So, unlike a newspaper piece which is a kind of finished product when presented and doesn’t take another form until it’s followed up maybe a day or a couple days later, I can, as the story changes and as new developments happen, just constantly update, and I can keep adjusting the story line as the circumstances merit, and add to it either in continuous blog posts or in broader pieces that build out from that. So as the story advances, we get to play with it and transform our coverage in reaction to it, rather than have the strictures of our format dictate the way that we cover things, and invariably that creates problems in representation.

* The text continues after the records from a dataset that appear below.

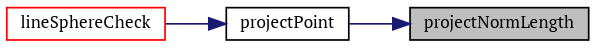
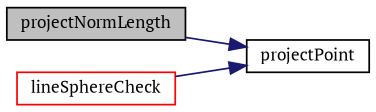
  digraph {
    fontname="PT Serif"
    rankdir=RL
    node [color=black fillcolor=white fontname="PT Serif" fontsize=10 shape=record style=filled]
    edge [color=midnightblue dir=back fontname="PT Serif" fontsize=10 labelfontname=Helvetica labelfontsize=10 style=solid]
    n1 [fillcolor=grey75 fontcolor=black height=0.2 label=projectNormLength width=0.4]
    n2 [height=0.2 label=projectPoint width=0.4]
    n3 [color=red height=0.2 label=lineSphereCheck width=0.4]
-   n1 -> n2
+   n2 -> n1
    n2 -> n3
  }
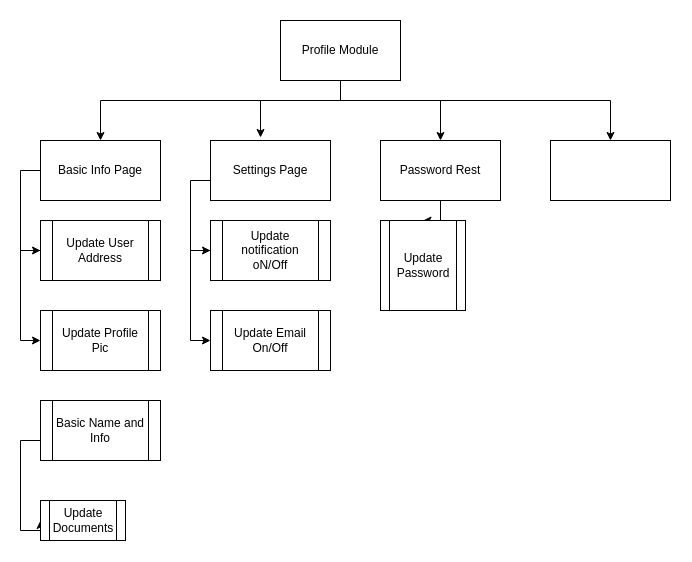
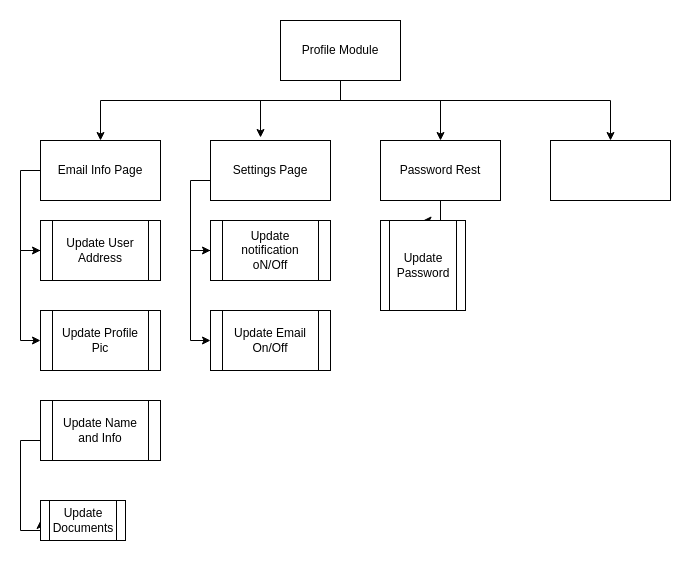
  <mxCell id="0" />
  <mxCell id="1" parent="0" />
  <mxCell id="2" style="edgeStyle=orthogonalEdgeStyle;rounded=0;orthogonalLoop=1;jettySize=auto;html=1;" edge="1" parent="1" source="6" target="8"><mxGeometry relative="1" as="geometry"><Array as="points"><mxPoint x="340" y="100" /><mxPoint x="100" y="100" /></Array></mxGeometry></mxCell>
  <mxCell id="3" style="edgeStyle=orthogonalEdgeStyle;rounded=0;orthogonalLoop=1;jettySize=auto;html=1;entryX=0.417;entryY=-0.05;entryDx=0;entryDy=0;entryPerimeter=0;" edge="1" parent="1" source="6" target="10"><mxGeometry relative="1" as="geometry"><Array as="points"><mxPoint x="340" y="100" /><mxPoint x="260" y="100" /></Array></mxGeometry></mxCell>
  <mxCell id="4" style="edgeStyle=orthogonalEdgeStyle;rounded=0;orthogonalLoop=1;jettySize=auto;html=1;entryX=0.5;entryY=0;entryDx=0;entryDy=0;" edge="1" parent="1" source="6" target="12"><mxGeometry relative="1" as="geometry"><Array as="points"><mxPoint x="340" y="100" /><mxPoint x="440" y="100" /></Array></mxGeometry></mxCell>
  <mxCell id="5" style="edgeStyle=orthogonalEdgeStyle;rounded=0;orthogonalLoop=1;jettySize=auto;html=1;" edge="1" parent="1" source="6"><mxGeometry relative="1" as="geometry"><Array as="points"><mxPoint x="340" y="100" /><mxPoint x="610" y="100" /></Array><mxPoint x="610" y="140" as="targetPoint" /></mxGeometry></mxCell>
  <mxCell id="6" value="Profile Module" style="rounded=0;whiteSpace=wrap;html=1;" vertex="1" parent="1"><mxGeometry x="280" y="20" width="120" height="60" as="geometry" /></mxCell>
  <mxCell id="7" style="edgeStyle=orthogonalEdgeStyle;rounded=0;orthogonalLoop=1;jettySize=auto;html=1;entryX=0;entryY=0.5;entryDx=0;entryDy=0;" edge="1" parent="1" source="8" target="14"><mxGeometry relative="1" as="geometry"><Array as="points"><mxPoint x="20" y="170" /><mxPoint x="20" y="250" /></Array></mxGeometry></mxCell>
- <mxCell id="8" value="Basic Info Page" style="rounded=0;whiteSpace=wrap;html=1;" vertex="1" parent="1"><mxGeometry x="40" y="140" width="120" height="60" as="geometry" /></mxCell>
+ <mxCell id="8" value="Email Info Page" style="rounded=0;whiteSpace=wrap;html=1;" vertex="1" parent="1"><mxGeometry x="40" y="140" width="120" height="60" as="geometry" /></mxCell>
  <mxCell id="9" style="edgeStyle=orthogonalEdgeStyle;rounded=0;orthogonalLoop=1;jettySize=auto;html=1;entryX=0;entryY=0.5;entryDx=0;entryDy=0;" edge="1" parent="1" source="10" target="19"><mxGeometry relative="1" as="geometry"><Array as="points"><mxPoint x="190" y="180" /><mxPoint x="190" y="250" /></Array></mxGeometry></mxCell>
  <mxCell id="10" value="Settings Page" style="rounded=0;whiteSpace=wrap;html=1;" vertex="1" parent="1"><mxGeometry x="210" y="140" width="120" height="60" as="geometry" /></mxCell>
  <mxCell id="11" style="edgeStyle=orthogonalEdgeStyle;rounded=0;orthogonalLoop=1;jettySize=auto;html=1;entryX=0.5;entryY=0;entryDx=0;entryDy=0;" edge="1" parent="1" source="12" target="21"><mxGeometry relative="1" as="geometry" /></mxCell>
  <mxCell id="12" value="Password Rest" style="rounded=0;whiteSpace=wrap;html=1;" vertex="1" parent="1"><mxGeometry x="380" y="140" width="120" height="60" as="geometry" /></mxCell>
  <mxCell id="13" style="edgeStyle=orthogonalEdgeStyle;rounded=0;orthogonalLoop=1;jettySize=auto;html=1;entryX=0;entryY=0.5;entryDx=0;entryDy=0;" edge="1" parent="1" source="14" target="15"><mxGeometry relative="1" as="geometry"><Array as="points"><mxPoint x="20" y="250" /><mxPoint x="20" y="340" /></Array></mxGeometry></mxCell>
  <mxCell id="14" value="Update User Address" style="shape=process;whiteSpace=wrap;html=1;backgroundOutline=1;" vertex="1" parent="1"><mxGeometry x="40" y="220" width="120" height="60" as="geometry" /></mxCell>
  <mxCell id="15" value="Update Profile Pic" style="shape=process;whiteSpace=wrap;html=1;backgroundOutline=1;" vertex="1" parent="1"><mxGeometry x="40" y="310" width="120" height="60" as="geometry" /></mxCell>
  <mxCell id="16" style="edgeStyle=orthogonalEdgeStyle;rounded=0;orthogonalLoop=1;jettySize=auto;html=1;entryX=0;entryY=0.5;entryDx=0;entryDy=0;" edge="1" parent="1" source="17" target="22"><mxGeometry relative="1" as="geometry"><Array as="points"><mxPoint x="20" y="440" /><mxPoint x="20" y="530" /></Array></mxGeometry></mxCell>
- <mxCell id="17" value="Basic Name and Info" style="shape=process;whiteSpace=wrap;html=1;backgroundOutline=1;" vertex="1" parent="1"><mxGeometry x="40" y="400" width="120" height="60" as="geometry" /></mxCell>
+ <mxCell id="17" value="Update Name and Info" style="shape=process;whiteSpace=wrap;html=1;backgroundOutline=1;" vertex="1" parent="1"><mxGeometry x="40" y="400" width="120" height="60" as="geometry" /></mxCell>
  <mxCell id="18" style="edgeStyle=orthogonalEdgeStyle;rounded=0;orthogonalLoop=1;jettySize=auto;html=1;entryX=0;entryY=0.5;entryDx=0;entryDy=0;" edge="1" parent="1" source="19" target="20"><mxGeometry relative="1" as="geometry"><Array as="points"><mxPoint x="190" y="250" /><mxPoint x="190" y="340" /></Array></mxGeometry></mxCell>
  <mxCell id="19" value="Update notification oN/Off" style="shape=process;whiteSpace=wrap;html=1;backgroundOutline=1;" vertex="1" parent="1"><mxGeometry x="210" y="220" width="120" height="60" as="geometry" /></mxCell>
  <mxCell id="20" value="Update Email On/Off" style="shape=process;whiteSpace=wrap;html=1;backgroundOutline=1;" vertex="1" parent="1"><mxGeometry x="210" y="310" width="120" height="60" as="geometry" /></mxCell>
  <mxCell id="21" value="Update Password" style="shape=process;whiteSpace=wrap;html=1;backgroundOutline=1;" vertex="1" parent="1"><mxGeometry x="380" y="220" width="85" height="90" as="geometry" /></mxCell>
  <mxCell id="22" value="Update Documents" style="shape=process;whiteSpace=wrap;html=1;backgroundOutline=1;" vertex="1" parent="1"><mxGeometry x="40" y="500" width="85" height="40" as="geometry" /></mxCell>
  <mxCell id="23" value="" style="rounded=0;whiteSpace=wrap;html=1;" vertex="1" parent="1"><mxGeometry x="550" y="140" width="120" height="60" as="geometry" /></mxCell>
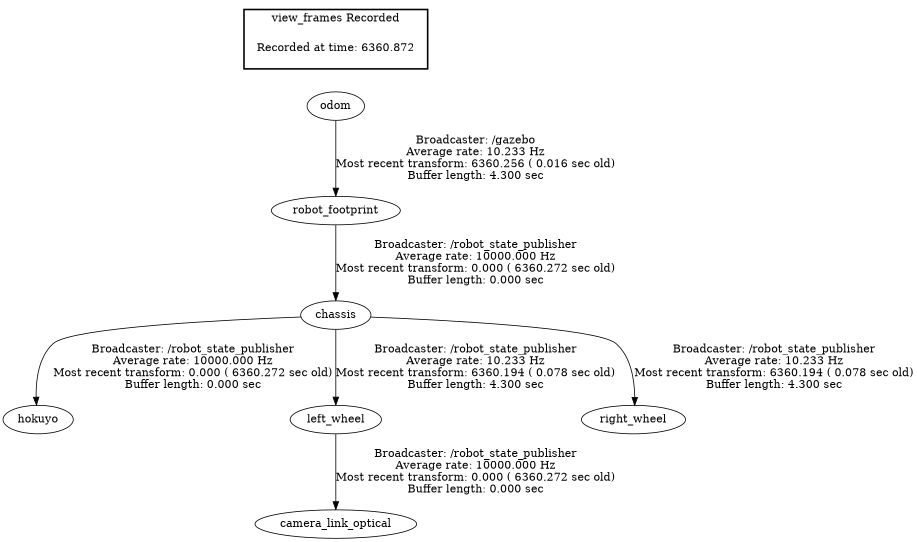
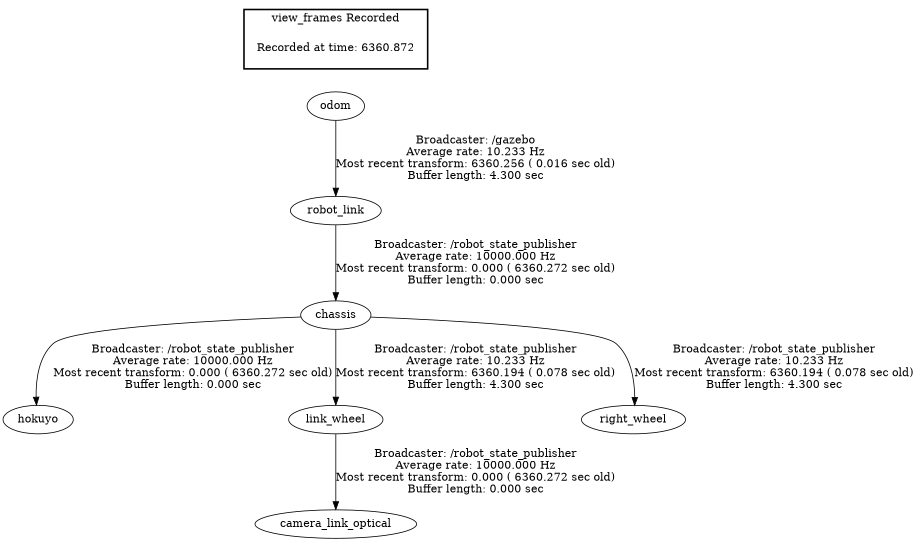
  digraph {
    n1 [label="Recorded at time: 6360.872" shape=plaintext]
    odom
    chassis
    hokuyo
-   left_wheel
+   left_wheel [label=link_wheel]
    right_wheel
    camera_link_optical
-   robot_footprint
+   robot_footprint [label=robot_link]
    subgraph cluster_1 {
      color=black
      label="view_frames Recorded"
      style=bold
      n1
    }
    n1 -> odom [style=invis]
    odom -> robot_footprint [label="Broadcaster: /gazebo\nAverage rate: 10.233 Hz\nMost recent transform: 6360.256 ( 0.016 sec old)\nBuffer length: 4.300 sec\n"]
    chassis -> hokuyo [label="Broadcaster: /robot_state_publisher\nAverage rate: 10000.000 Hz\nMost recent transform: 0.000 ( 6360.272 sec old)\nBuffer length: 0.000 sec\n"]
    chassis -> left_wheel [label="Broadcaster: /robot_state_publisher\nAverage rate: 10.233 Hz\nMost recent transform: 6360.194 ( 0.078 sec old)\nBuffer length: 4.300 sec\n"]
    chassis -> right_wheel [label="Broadcaster: /robot_state_publisher\nAverage rate: 10.233 Hz\nMost recent transform: 6360.194 ( 0.078 sec old)\nBuffer length: 4.300 sec\n"]
    left_wheel -> camera_link_optical [label="Broadcaster: /robot_state_publisher\nAverage rate: 10000.000 Hz\nMost recent transform: 0.000 ( 6360.272 sec old)\nBuffer length: 0.000 sec\n"]
    robot_footprint -> chassis [label="Broadcaster: /robot_state_publisher\nAverage rate: 10000.000 Hz\nMost recent transform: 0.000 ( 6360.272 sec old)\nBuffer length: 0.000 sec\n"]
  }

And there are of course imperfections with this model, and it’s still new and we’re still figuring out how to maximize it. But I worked at Talking Points Memo before I came here, and I saw just how much value added the Internet could provide in terms of a story being developed.

GM: What are some of the imperfections with the model?

SA: I think there’s a bit of a sense that because the story can be constantly updated, that any particular piece of it is a bit of a work in progress, and I need to think more thoroughly about how to avoid that perception. We don’t want to be updating and changing each particular blog post. We want to let the work have its own end point and have a reader expect that the next post will add to it, rather than each post should be expected to change when circumstances merit. At a certain point, you’ve got to cut off any story. But the Internet still allows you the ability to build rather quickly and adjust your coverage as necessary.

One of the things that I wonder about for online reporting is the degree to which the correction is your friend. It used to be that a correction was a kind of black mark. And there’s no excuse for factual inaccuracy, but what the Internet has done is allow you to say in a more transparent and comfortable fashion, ‘There’s some more information here’ or ‘There’s some more context I should have added’ or ‘There’s something I missed that I shouldn’t have,’ and just allows you to update that piece so that it works, in a both transparent and journalistically sound fashion. The correction, I think, is becoming the update, and that is a net gain for everyone.

GM: Are there any particular stories that you’ve worked on that illuminate either the strengths or imperfections of this model?

SA: Last year, I wrote a series that I’m pretty proud of called “The Rise of the Counterinsurgents,” about this new generation of theorist-practitioners around counterinsurgency who had come out of Iraq and Afghanistan and were in think tanks in Washington and certain places in the Defense Department and the State Department and were thinking through what this current era of warfare meant both tactically and strategically. And I wrote ten of those—it was a series that I would also develop on the blog, so I guess I wrote maybe thirty installments of it over the course of eight months. And there was one particular installment whereby I profiled a really prominent counterinsurgent named David Kilcullen, who’s since written a really excellent book called The Accidental Guerrilla, which is one of the seminal texts of this new generation of counterinsurgents.